Metric mismatch. AUC is rank quality; the A/B measures clicks (or revenue, or sessions). They're related but not identical.
Long-term effects. Offline measures one-shot; A/B at week 2 includes return-user behaviour the offline metric ignores.

This is exactly the "offline ≠ online" gap covered in detail in search_ads_recsys/08_evaluation. The interview signal is naming the gap and proposing counterfactual evaluation (IPS / doubly-robust) as the partial mitigation.

The interview probes

"You want to detect a 1% relative lift on a 10% baseline. How many samples?" Absolute MDE = 0.001. σ² ≈ 0.09. N = 16 · 0.09 / 0.001² = 1.44M per arm. Big. Either tolerate a larger MDE or use CUPED.
"What's the cost of running 5 variants instead of 2?" Each variant needs N samples → 5N total (vs 2N for A/B). Plus multiple-testing correction shrinks the effective α → larger required N per arm. Total cost ~3× a simple A/B.
"Your experiment shows p=0.04 lift in week 1. Ship it?" Only if (a) the experiment was pre-registered to be analysed at this size; (b) no peeking has been done; (c) the metric is the pre-registered primary; (d) no novelty / primacy effects are likely. Otherwise, run to completion.
"What's the difference between FWER and FDR?" FWER controls P(at least one false discovery). FDR controls E[false discoveries / discoveries]. For exploratory analysis with many hypotheses, FDR is more powerful and the right choice. For ship-or-not decisions, FWER is safer.
"How do you A/B test a model that affects future model training (recommender feedback loop)?" The treatment data affects the world the control sees → spillover. Mitigations: temporal split (run for a fixed period and analyse the pre-feedback window), cluster randomisation (treat whole geographies), separate model training so each variant has its own loop.

Interview prompts you should be ready for

"Derive the sample size formula." (Two-sample z-test on means. Test statistic Z = (ȳ_B − ȳ_A) / (σ√(2/N)) ~ N(δ/(σ√(2/N)), 1). Reject if |Z| > z_{1-α/2}. Power = P(|Z| > z_{1-α/2} | δ = MDE). For one-sided, this is z_{1-α} = z_{1-β} + MDE/(σ√(2/N)). Rearranging: N = 2σ²(z_{1-α/2} + z_{1-β})²/MDE². For α=0.05, β=0.2: N ≈ 16 · σ² / MDE².)
"Your offline AUC went up by 0.5%, your A/B shows no lift. What's wrong?" (Several possibilities: offline data is from the old policy (covariate shift); AUC and your A/B metric are loosely connected; long-term effects not in offline; instrumentation bug. Diagnose: compute AUC on the A/B's logged data — if it matches offline, the model is fine and the metric mapping is broken; if it doesn't, the data distribution shifted.)

Pose landmark coordinates:
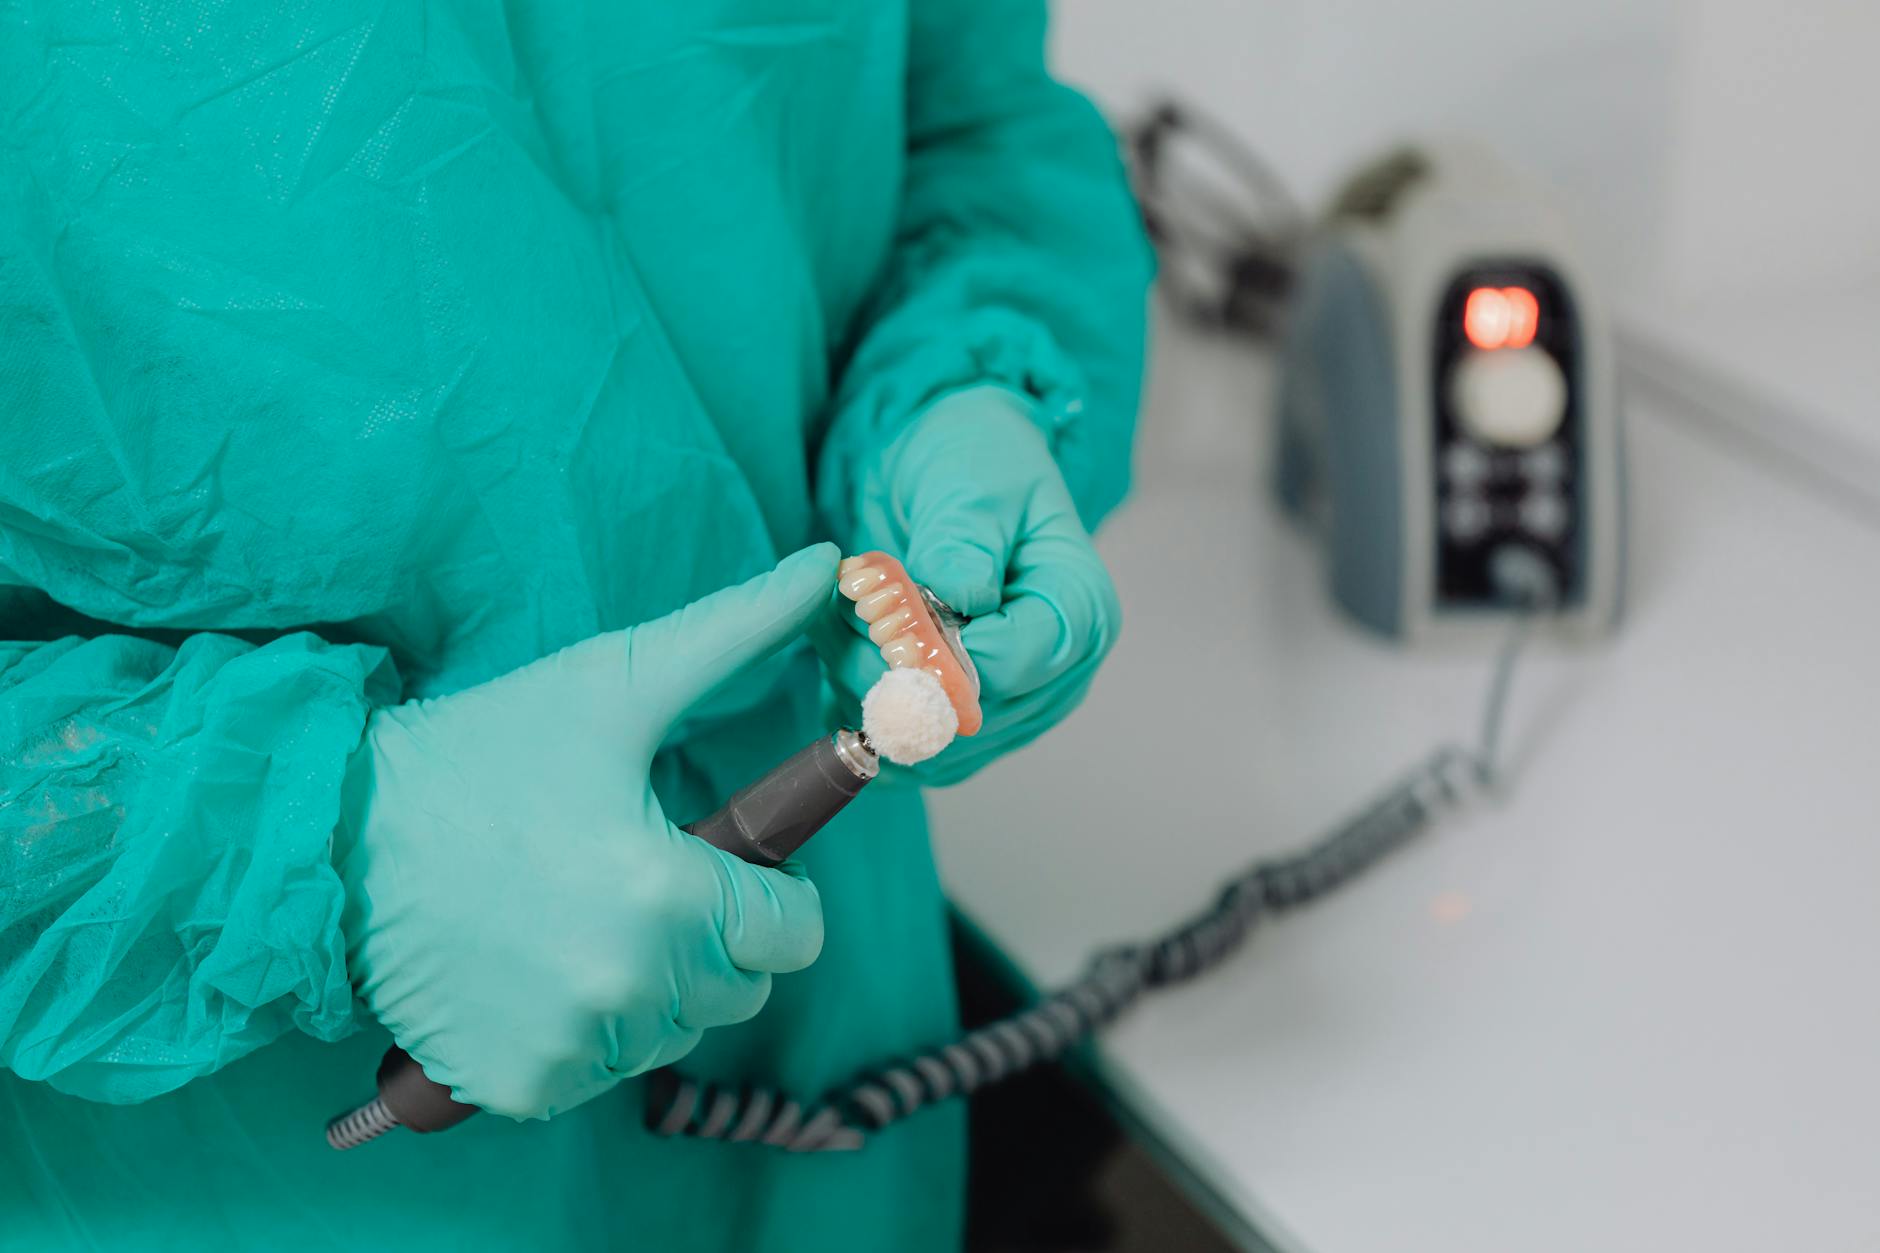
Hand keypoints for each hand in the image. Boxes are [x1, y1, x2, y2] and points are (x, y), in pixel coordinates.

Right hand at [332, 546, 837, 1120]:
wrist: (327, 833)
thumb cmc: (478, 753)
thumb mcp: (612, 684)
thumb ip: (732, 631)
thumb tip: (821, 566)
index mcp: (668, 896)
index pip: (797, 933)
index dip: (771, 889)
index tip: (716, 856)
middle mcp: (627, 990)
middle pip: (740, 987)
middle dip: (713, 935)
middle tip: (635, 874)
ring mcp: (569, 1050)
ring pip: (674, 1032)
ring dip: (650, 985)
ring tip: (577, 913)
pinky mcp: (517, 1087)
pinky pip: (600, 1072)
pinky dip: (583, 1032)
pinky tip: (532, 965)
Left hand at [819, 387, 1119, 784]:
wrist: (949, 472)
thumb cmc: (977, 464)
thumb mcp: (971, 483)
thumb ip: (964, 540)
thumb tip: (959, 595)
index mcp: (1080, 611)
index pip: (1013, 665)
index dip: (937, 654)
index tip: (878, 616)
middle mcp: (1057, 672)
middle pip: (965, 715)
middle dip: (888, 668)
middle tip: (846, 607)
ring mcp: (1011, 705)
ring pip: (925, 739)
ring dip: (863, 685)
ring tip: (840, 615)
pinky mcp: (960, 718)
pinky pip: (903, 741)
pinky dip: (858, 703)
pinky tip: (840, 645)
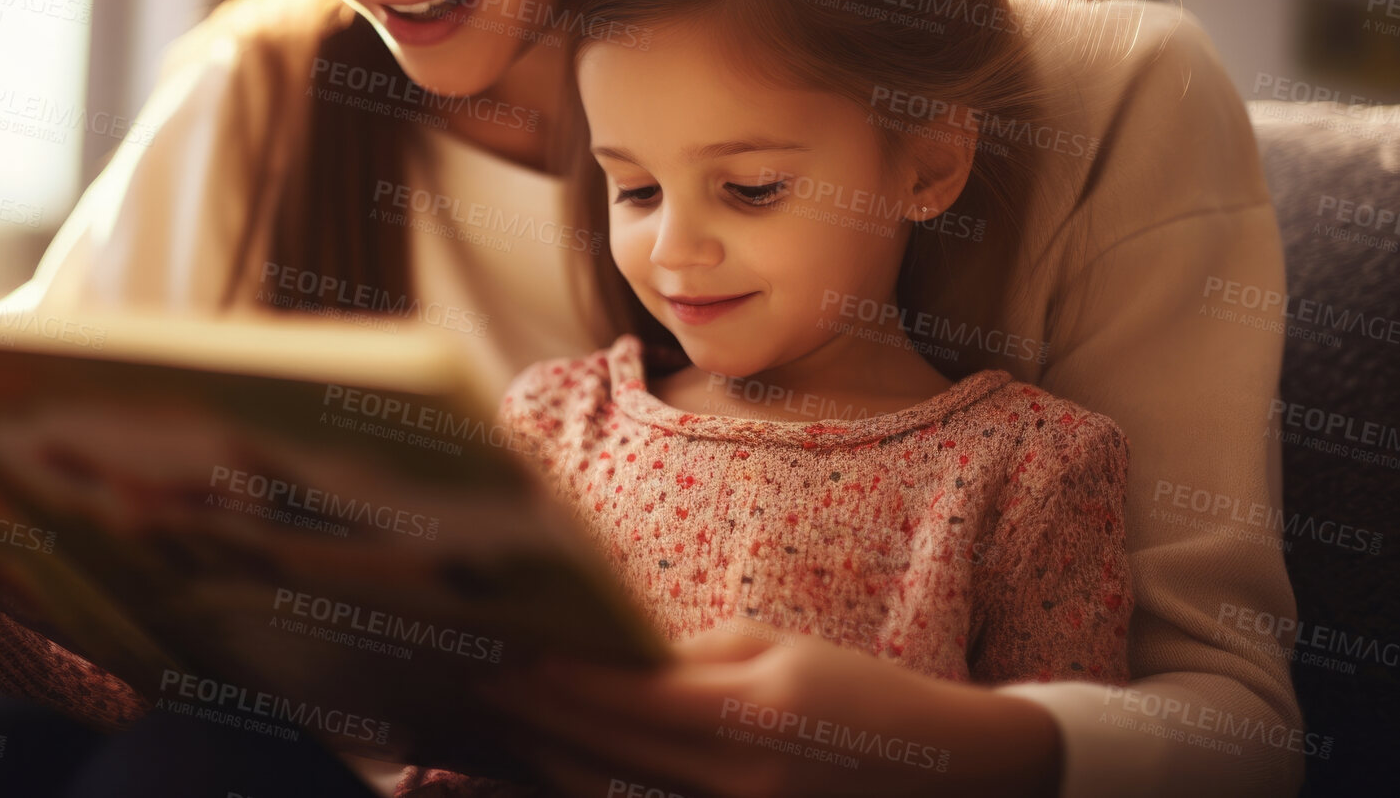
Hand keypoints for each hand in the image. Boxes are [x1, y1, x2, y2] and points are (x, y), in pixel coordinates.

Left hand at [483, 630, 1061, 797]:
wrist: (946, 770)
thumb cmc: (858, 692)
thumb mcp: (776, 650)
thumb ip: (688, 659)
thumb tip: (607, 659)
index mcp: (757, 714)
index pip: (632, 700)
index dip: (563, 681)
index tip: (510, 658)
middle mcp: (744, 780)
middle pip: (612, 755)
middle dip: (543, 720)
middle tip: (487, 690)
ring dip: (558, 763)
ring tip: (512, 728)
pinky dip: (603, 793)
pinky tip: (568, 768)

> **What to do**:
**1.** According to the notes on A/B testing interview prompts, how many samples per arm are needed to detect a 1% relative lift on a 10% baseline?
**2.** Extend the notes on A/B testing interview prompts beyond their final line.

> **Per-task outputs**:
**1.** About 1.44M per arm.

**2.**
"What's CUPED in one sentence?" (Use a pre-experiment metric to subtract the user's baseline level from their experiment metric; the remainder has lower variance, equivalent to running a longer experiment.)
"Bayesian A/B vs frequentist?" (Bayesian: posterior P(B better than A | data). Avoids the peeking problem because posteriors update validly. Requires a prior, which is a choice. Frequentist: p-value, requires fixed horizon. In practice both work; Bayesian is more interpretable to stakeholders ("85% chance B is better"); frequentist matches the literature.)
"You see p = 0.03 in week 1 of a 14-day experiment. Action?" (Do not stop. (a) The Type I rate is inflated for sequential checks. (b) Novelty effects often disappear over time. (c) If pre-registered for 14 days, complete it. If you must stop early, do it for a valid reason like a clear safety issue.)
"How do you do A/B on a 0.1% population (rare event)?" (Need huge sample sizes; consider boosting power via: triggered analysis (only count users who could see the treatment), proxy metrics correlated with the rare event, variance reduction (CUPED), longer windows. If still infeasible, run a holdout vs treat-all comparison rather than a balanced A/B.)

Takeaway

Four numbers: α, β, MDE, N. They are linked by N ≈ 16σ²/MDE². CUPED reduces σ² by 1 − ρ² for free. Peeking inflates α; pre-register or use sequential tests. Multiple comparisons inflate α; correct with Bonferroni or BH. Ratio metrics need the delta method. Offline ≠ online lift; counterfactual evaluation is the partial fix. The interview signal is being able to size an experiment in 60 seconds and articulate which validity assumption is at risk.